Nike triumphs on the emotional and narrative front. They go from Colin Kaepernick to Olympic tie-ins, sparking cultural conversations and more than a little controversy.

Adidas tends to be more product- and tech-focused although creative. Nike is consistently performing better in social mentions and media buzz, giving them a larger echo chamber.

2. Coca-Cola vs. Pepsi

During major events such as the Super Bowl, those brands pull out all the stops. Coke has typically gotten the edge over Pepsi by leaning on nostalgia and feel-good storytelling.

Pepsi’s weightier tone can fall flat and lead to Coke earning more sustained SOV across the channels.

3. Apple vs. Samsung

Apple does not inundate the market with ads. Instead, it hypes up by staying silent and encouraging speculation. All launches are media events.

Samsung responds with lots of ad spend and tech specs. It’s competitive in paid SOV, but tends to lag in organic chatter and press buzz.

Conclusion

If you’re not monitoring your Share of Voice, you’re flying blind in a hurricane of chatter. “It’s not just a feel-good metric, it’s the difference between relevance and oblivion.”

Then use your SOV to measure success, right your course and ensure your message isn’t falling on deaf ears. It’s a reflection of your brand’s presence, power and potential. And in a crowded field, that looking glass might be the most important one you ever peer into.

FAQs

1. What is a good Share of Voice percentage?

A good standard SOV is 10-20%, or if your industry is very fragmented, maybe even higher is okay. If market domination is something you’re aspiring to, you may need to throw out figures in the 30% or more range.

2. What is 100% Share of Voice?

It means you’re the only voice in the room on whom measurements are being taken essentially you own the conversation. This is uncommon and generally only exists in hyper-niche markets or monopolistic conditions.
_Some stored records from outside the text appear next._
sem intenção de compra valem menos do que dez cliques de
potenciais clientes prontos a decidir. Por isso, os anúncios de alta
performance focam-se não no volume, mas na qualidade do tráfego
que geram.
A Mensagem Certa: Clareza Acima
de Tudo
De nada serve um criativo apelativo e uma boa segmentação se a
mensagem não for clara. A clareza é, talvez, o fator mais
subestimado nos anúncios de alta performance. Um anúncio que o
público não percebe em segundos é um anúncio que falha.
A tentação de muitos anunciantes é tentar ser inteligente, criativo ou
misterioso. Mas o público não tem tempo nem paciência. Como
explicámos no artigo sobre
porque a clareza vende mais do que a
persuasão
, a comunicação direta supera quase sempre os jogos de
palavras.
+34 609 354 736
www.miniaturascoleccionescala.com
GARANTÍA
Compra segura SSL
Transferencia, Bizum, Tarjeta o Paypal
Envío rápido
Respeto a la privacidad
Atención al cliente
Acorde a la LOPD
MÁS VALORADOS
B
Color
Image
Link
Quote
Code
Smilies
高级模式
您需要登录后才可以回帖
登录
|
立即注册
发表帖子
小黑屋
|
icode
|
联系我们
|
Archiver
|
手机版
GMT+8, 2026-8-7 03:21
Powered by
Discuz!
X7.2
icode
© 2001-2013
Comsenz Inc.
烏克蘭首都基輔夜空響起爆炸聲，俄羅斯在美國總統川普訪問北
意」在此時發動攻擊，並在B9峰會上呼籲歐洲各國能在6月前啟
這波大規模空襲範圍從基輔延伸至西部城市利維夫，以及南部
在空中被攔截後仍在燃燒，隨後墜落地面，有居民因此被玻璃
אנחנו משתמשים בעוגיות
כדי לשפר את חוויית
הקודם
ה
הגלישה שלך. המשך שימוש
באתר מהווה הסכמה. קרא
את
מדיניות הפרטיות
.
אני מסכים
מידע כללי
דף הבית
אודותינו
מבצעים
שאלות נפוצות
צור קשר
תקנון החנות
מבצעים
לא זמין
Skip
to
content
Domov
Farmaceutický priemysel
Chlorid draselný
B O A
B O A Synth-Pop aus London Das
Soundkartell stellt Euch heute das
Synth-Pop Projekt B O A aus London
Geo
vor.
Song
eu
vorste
3. What is the Share of Voice in PR?

It’s the rate at which your brand is mentioned in media compared to others in PR. It is a yardstick of influence, prestige and presence in public discourse.

4. What is an example of high Share of Voice?

When the share of voice of a brand is larger than its share of market, it is termed as an excess share of voice. It’s frequently a move of strategy brands like Spotify or Tesla over-index on attention in order to drive future sales.